* DATASET EXCERPTS:
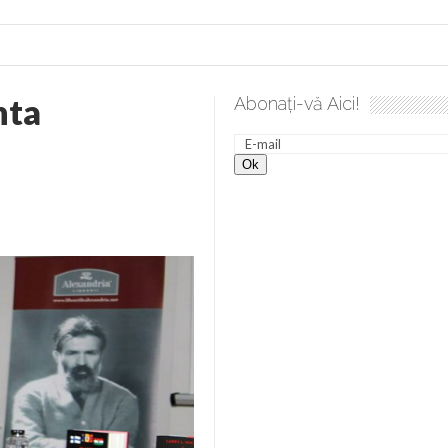
nta
Abonați-vă Aici!
lea spre desăvârșire. Gând de duminică de Elena Solunca Moise
nevoie de ajutorul nostru!
generate de tehnologia 5G și cere Dezbatere Națională
vernul, dat în judecată pentru HG 5G. Antenele de telefonie mo
tă chiar de către el: Sfânta Ana – Orșova
ad și Cavalerii noilor apocalipse. “O societate înfricoșată e mult
 Televiziunea Naţională – o mare sărbătoare. VIDEO
it – pe El să-l ascultați!” În inimi “să-nflorească, ca rod de har, H
rul român: “românii sunt slavi, nu latini”. Fostul agent ceaușist d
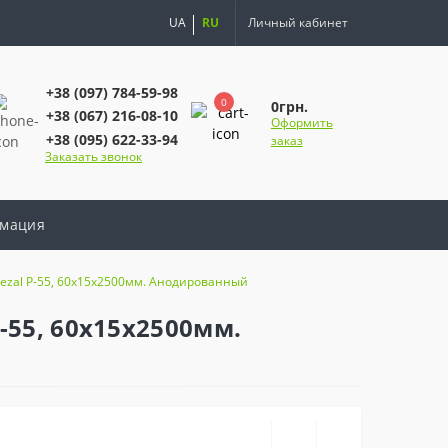
UA
RU
Личный кабинет
+38 (097) 784-59-98
0
0грн.
+38 (067) 216-08-10
Оформить
+38 (095) 622-33-94
заказ
Заказать звонок
мация
zal Р-55, 60х15х2500мм. Анодированный
55, 60х15х2500мм.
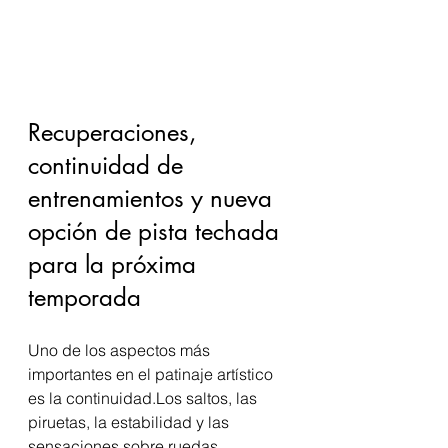
Recuperaciones, 
continuidad de 
entrenamientos y nueva 
opción de pista techada 
para la próxima 
temporada
Uno de los aspectos más 
importantes en el patinaje artístico 
es la continuidad.Los saltos, las 
piruetas, la estabilidad y las 
sensaciones sobre ruedas 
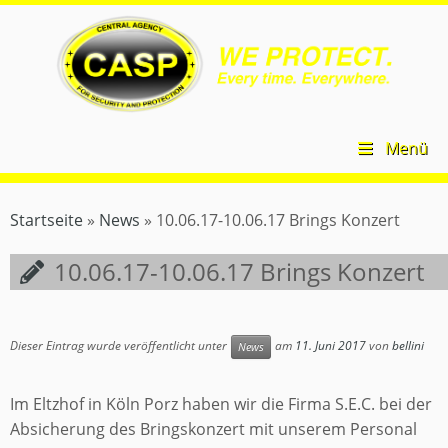
Zum
CASP
Inhalt
Security
springen
–
Central
Agency
for
Security
Menü
and
Protection
Startseite
»
News
»
10.06.17-10.06.17 Brings Konzert
10.06.17-10.06.17 Brings Konzert
Dieser Eintrag wurde veröffentlicht unter
am
11. Juni 2017
von
bellini
News
Im Eltzhof in Köln Porz haben wir die Firma S.E.C. bei der
Absicherung des Bringskonzert mit unserem Personal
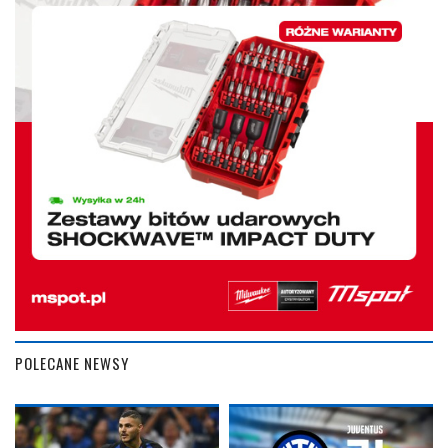
POLECANE NEWSY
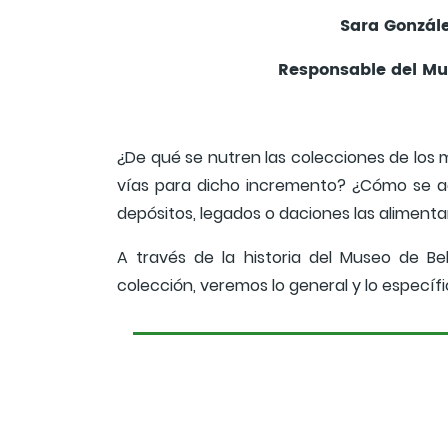
Sara Gonzále
Responsable del Mus
¿De qué se nutren las colecciones de los 
vías para dicho incremento? ¿Cómo se a
depósitos, legados o daciones las alimenta
A través de la historia del Museo de Be
colección, veremos lo general y lo específi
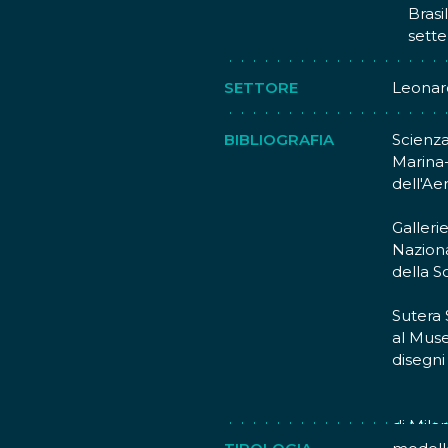
Brasi
sett
SETTORE
Leonar
BIBLIOGRAFIA
Scienza
Marina
dell'Ae
Galleri
Naziona
della S
Sutera 
al Muse
disegni
Leonard
di Mila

* WORK REQUEST:
Extract the text from every entry above and reproduce it line for line, unchanged. Leave the pictures out of your answer.

* WRITTEN SOLUTION:
nta
Abonați-vă Aici!
lea spre desăvârșire. Gând de duminică de Elena Solunca Moise
nevoie de ajutorul nostru!
generate de tehnologia 5G și cere Dezbatere Națională
vernul, dat în judecată pentru HG 5G. Antenele de telefonie mo
tă chiar de către el: Sfânta Ana – Orșova
ad și Cavalerii noilor apocalipse. “O societate înfricoșată e mult
 Televiziunea Naţională – o mare sărbătoare. VIDEO
it – pe El să-l ascultați!” În inimi “să-nflorească, ca rod de har, H
rul român: “românii sunt slavi, nu latini”. Fostul agent ceaușist d
UA
RU
Личный кабинет
+38 (097) 784-59-98
0
0грн.
+38 (067) 216-08-10
Оформить
+38 (095) 622-33-94
заказ
Заказать звонок
мация
zal Р-55, 60х15х2500мм. Анодированный
55, 60х15х2500мм.
Recuperaciones, 
continuidad de 
entrenamientos y nueva 
opción de pista techada 
para la próxima 
temporada
Uno de los aspectos más 
importantes en el patinaje artístico 
es la continuidad.Los saltos, las 
piruetas, la estabilidad y las 
sensaciones sobre ruedas 
Zum
CASP
Inhalt
Security
springen
–
Central
Agency
for
Security
Menü
and
Protection
Startseite
»
News
»
10.06.17-10.06.17 Brings Konzert
10.06.17-10.06.17 Brings Konzert
Dieser Eintrag wurde veröffentlicht unter
am
11. Juni 2017
von
bellini
News
Im Eltzhof in Köln Porz haben wir die Firma S.E.C. bei der
Absicherung des Bringskonzert mit unserem Personal
POLECANE NEWSY
Sara Gonzále
Responsable del Mus
¿De qué se nutren las colecciones de los 
vías para dicho incremento? ¿Cómo se a
depósitos, legados o daciones las alimenta
A través de la historia del Museo de Be
colección, veremos lo general y lo específi
Brasi
sett
SETTORE
Leonar
BIBLIOGRAFIA
Scienza
Marina
dell'Ae
Galleri
Naziona
della S
Sutera 
al Muse
disegni
Leonard
di Mila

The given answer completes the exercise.